Reranking: use a cross encoder model to re score retrieved chunks before passing to LLM

Stale data

Documents changed but embeddings were not updated

Incremental indexing: re embed only changed documents on a schedule

Complex multi hop questions

Answer requires combining info from multiple documents

Agentic RAG: let an AI agent decompose the question, retrieve iteratively, and synthesize

The RAG Stack in 2026

Component

Popular choices

Embedding model

OpenAI text-embedding-3-small, Cohere Embed, BGE, Jina

Vector database

Pinecone, Weaviate, Qdrant, Chroma, pgvector (PostgreSQL)

Orchestration

LangChain, LlamaIndex, Haystack

LLM

Claude, GPT 4, Gemini, Llama, Mistral

Reranker

Cohere Rerank, cross encoder models

What This Means For Engineers

  1. RAG is not an AI/ML skill. It is a backend engineering skill. The core of RAG is data ingestion, chunking, indexing, and retrieval. These are the same skills you use to build search engines and data pipelines. If you can build a REST API with a database, you can build a RAG pipeline.
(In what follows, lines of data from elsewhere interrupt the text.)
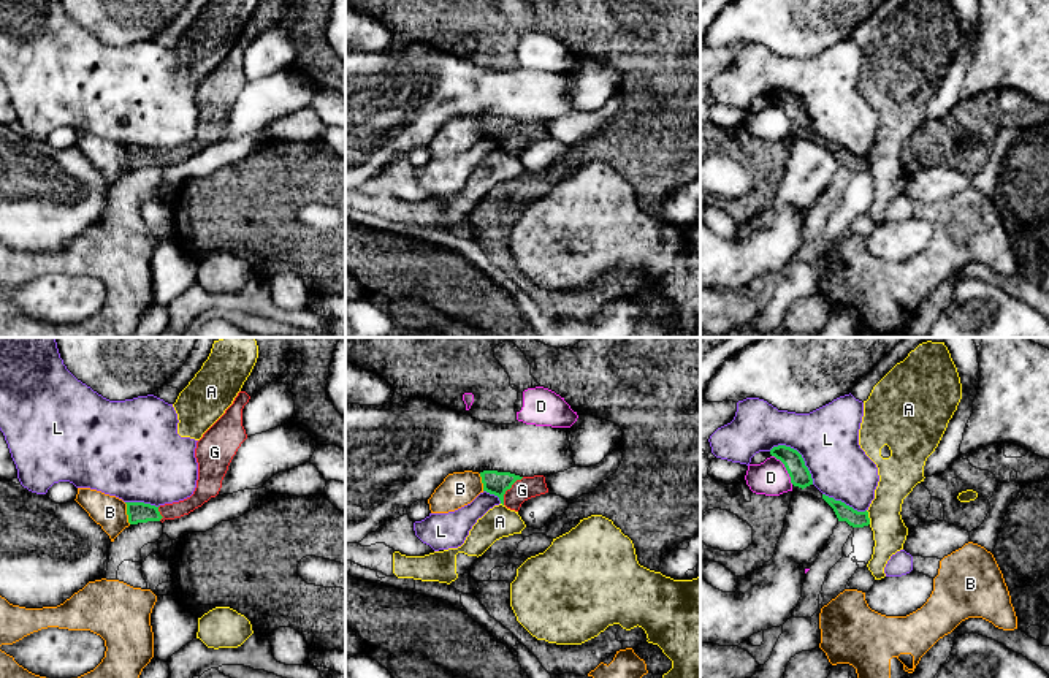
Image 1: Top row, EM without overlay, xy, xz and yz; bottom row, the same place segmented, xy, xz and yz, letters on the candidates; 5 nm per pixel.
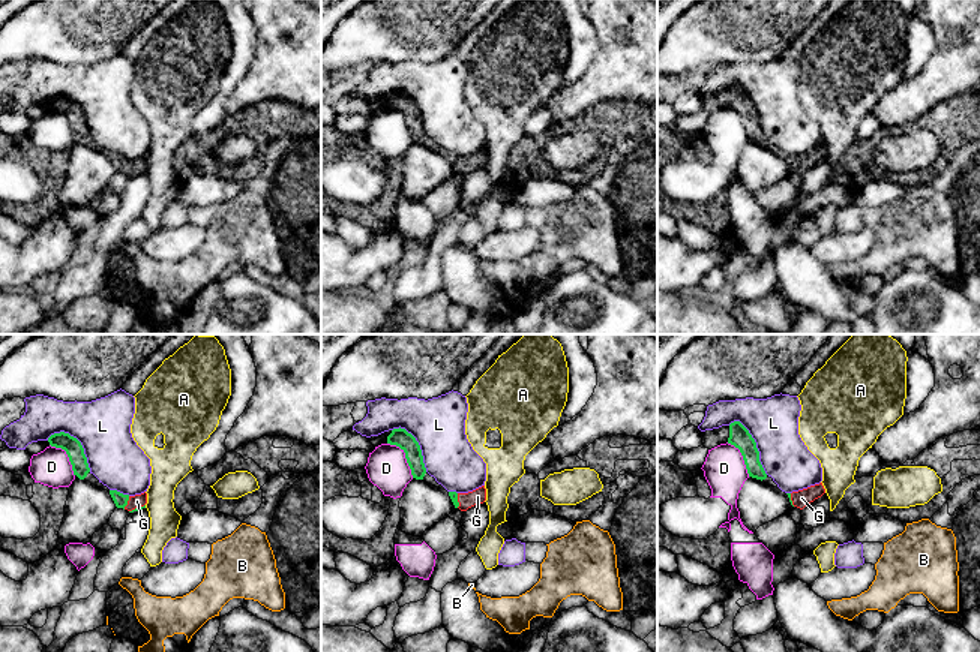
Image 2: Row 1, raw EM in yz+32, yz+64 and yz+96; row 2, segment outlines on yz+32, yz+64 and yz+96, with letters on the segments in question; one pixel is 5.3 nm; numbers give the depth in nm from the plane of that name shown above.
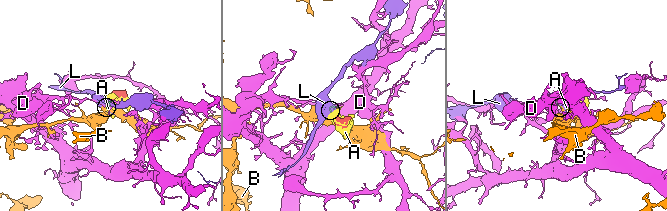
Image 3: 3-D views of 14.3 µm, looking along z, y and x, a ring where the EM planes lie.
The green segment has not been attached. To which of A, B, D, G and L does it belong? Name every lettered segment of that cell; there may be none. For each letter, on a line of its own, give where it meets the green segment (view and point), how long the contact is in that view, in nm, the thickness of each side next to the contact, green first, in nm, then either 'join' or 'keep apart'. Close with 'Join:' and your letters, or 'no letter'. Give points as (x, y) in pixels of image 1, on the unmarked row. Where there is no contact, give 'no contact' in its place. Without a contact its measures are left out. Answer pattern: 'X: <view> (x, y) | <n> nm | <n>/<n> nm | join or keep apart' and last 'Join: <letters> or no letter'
A: yz (867, 162) | 80 nm | 90/190 nm | keep apart
B: xy (127, 159) | 120 nm | 110/170 nm | keep apart
D: yz (786, 114) | 190 nm | 100/180 nm | keep apart
G: xz (507, 133) | 180 nm | 120/110 nm | join
L: yz (799, 99) | 280 nm | 100/320 nm | keep apart
Join: G

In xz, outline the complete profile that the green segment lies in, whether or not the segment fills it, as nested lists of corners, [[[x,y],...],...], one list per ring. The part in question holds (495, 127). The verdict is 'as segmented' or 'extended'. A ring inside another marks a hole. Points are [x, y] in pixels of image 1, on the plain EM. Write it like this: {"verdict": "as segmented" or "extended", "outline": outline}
{"verdict": "extended", "outline": [[[480,117],[483,136],[499,143],[501,149],[518,157],[521,149],[531,143],[548,138],[545,122],[520,122],[510,117]]]}

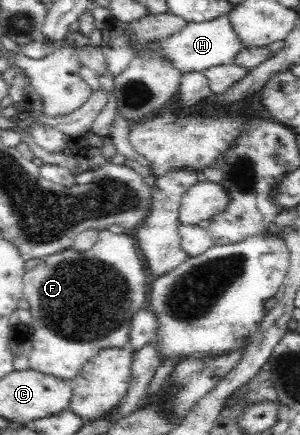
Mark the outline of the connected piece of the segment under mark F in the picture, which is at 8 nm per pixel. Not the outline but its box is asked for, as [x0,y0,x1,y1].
[22,229,150,381]

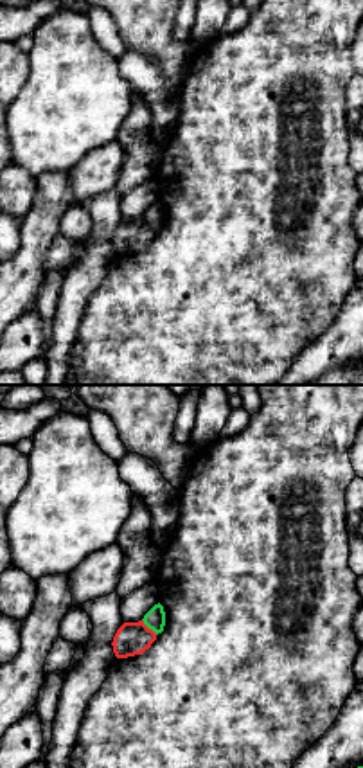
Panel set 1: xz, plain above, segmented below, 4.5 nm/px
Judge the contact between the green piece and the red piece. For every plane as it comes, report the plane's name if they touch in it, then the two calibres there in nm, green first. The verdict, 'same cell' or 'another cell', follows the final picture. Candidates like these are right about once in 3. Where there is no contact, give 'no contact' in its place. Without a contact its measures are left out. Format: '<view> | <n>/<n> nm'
xz | 100/150 nm

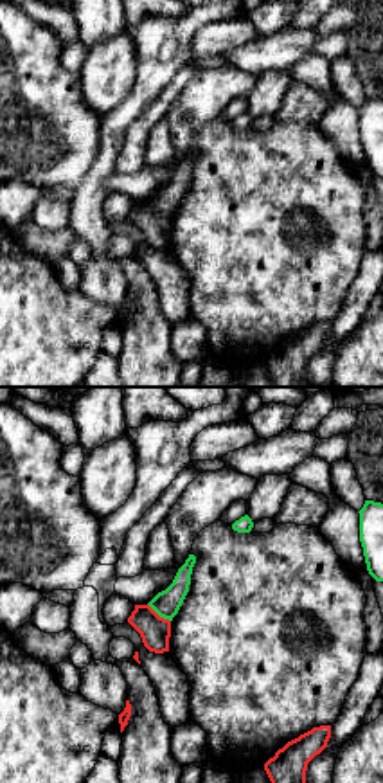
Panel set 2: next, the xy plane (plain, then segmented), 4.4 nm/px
xy | 120/140 nm

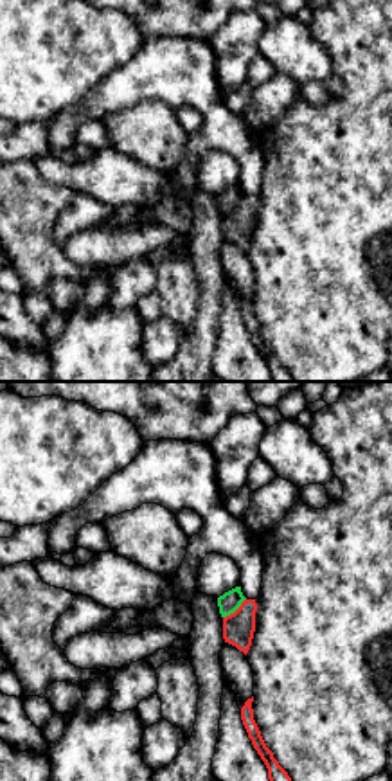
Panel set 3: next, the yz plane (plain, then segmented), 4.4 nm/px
yz | 90/140 nm

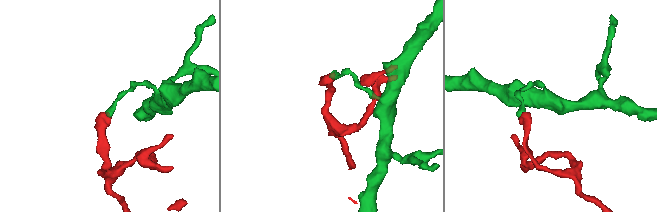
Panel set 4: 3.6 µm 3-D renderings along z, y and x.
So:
another cell

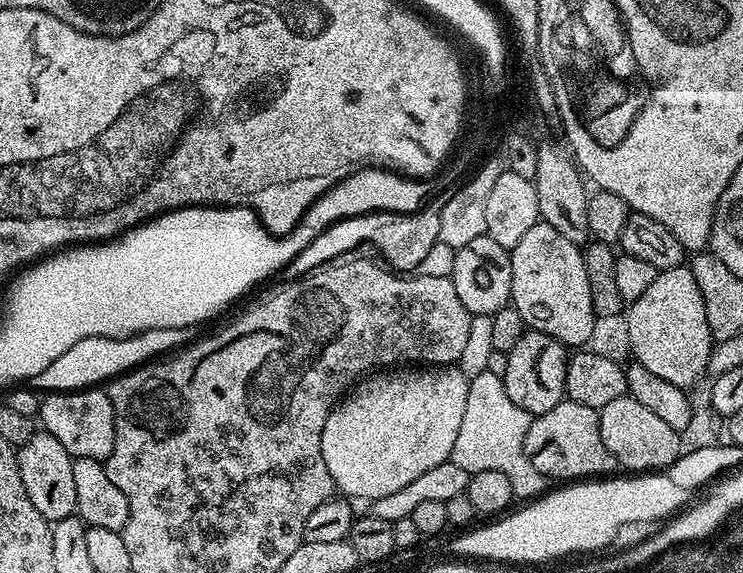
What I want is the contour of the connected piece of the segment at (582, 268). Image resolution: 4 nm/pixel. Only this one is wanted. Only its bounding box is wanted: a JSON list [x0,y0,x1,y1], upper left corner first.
[510,223,597,350]

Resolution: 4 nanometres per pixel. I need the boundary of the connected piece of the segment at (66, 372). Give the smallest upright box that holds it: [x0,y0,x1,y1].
[31,327,189,392]

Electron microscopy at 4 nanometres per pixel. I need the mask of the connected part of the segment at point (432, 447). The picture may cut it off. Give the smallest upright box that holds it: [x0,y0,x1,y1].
[322,366,469,502]

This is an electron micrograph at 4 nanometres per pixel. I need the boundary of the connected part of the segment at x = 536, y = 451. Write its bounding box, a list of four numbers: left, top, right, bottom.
[524,398,618,482]

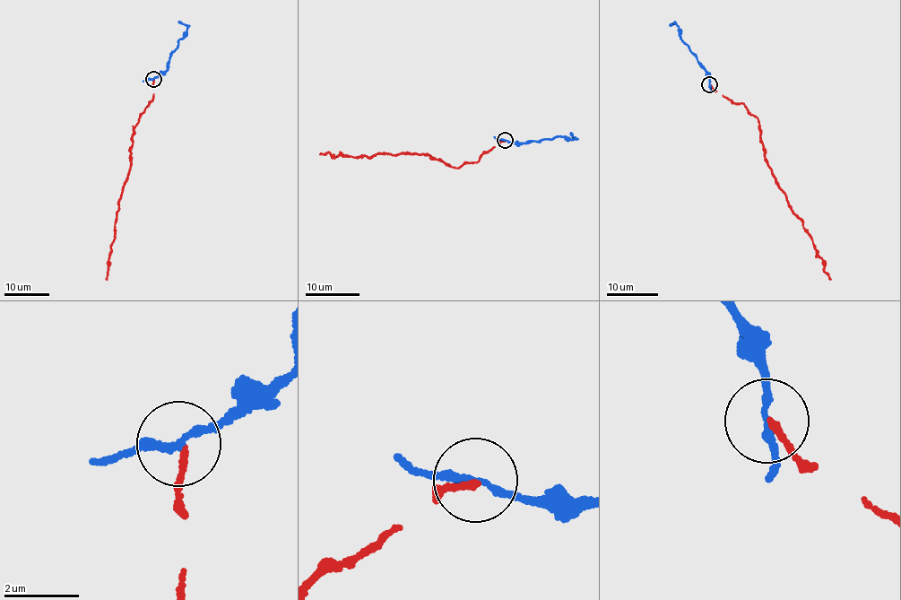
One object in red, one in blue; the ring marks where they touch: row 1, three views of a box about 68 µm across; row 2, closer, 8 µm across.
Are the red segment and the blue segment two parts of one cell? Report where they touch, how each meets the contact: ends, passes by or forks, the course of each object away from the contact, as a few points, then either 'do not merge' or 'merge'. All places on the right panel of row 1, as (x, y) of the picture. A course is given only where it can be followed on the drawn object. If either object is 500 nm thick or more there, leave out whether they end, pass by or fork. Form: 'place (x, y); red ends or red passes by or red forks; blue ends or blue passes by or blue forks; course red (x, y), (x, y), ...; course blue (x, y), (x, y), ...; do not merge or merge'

  2. Start with pgvector before reaching for a dedicated vector database. If you already use PostgreSQL, the pgvector extension adds vector similarity search to your existing database. No new infrastructure. No new ops burden. Scale to a dedicated vector DB only when pgvector becomes the bottleneck.

  3. Retrieval quality matters more than model quality. Swapping GPT 3.5 for GPT 4 improves RAG answers by maybe 10 to 15%. Improving your retrieval (better chunking, hybrid search, reranking) improves answers by 30 to 50%. Invest in retrieval first.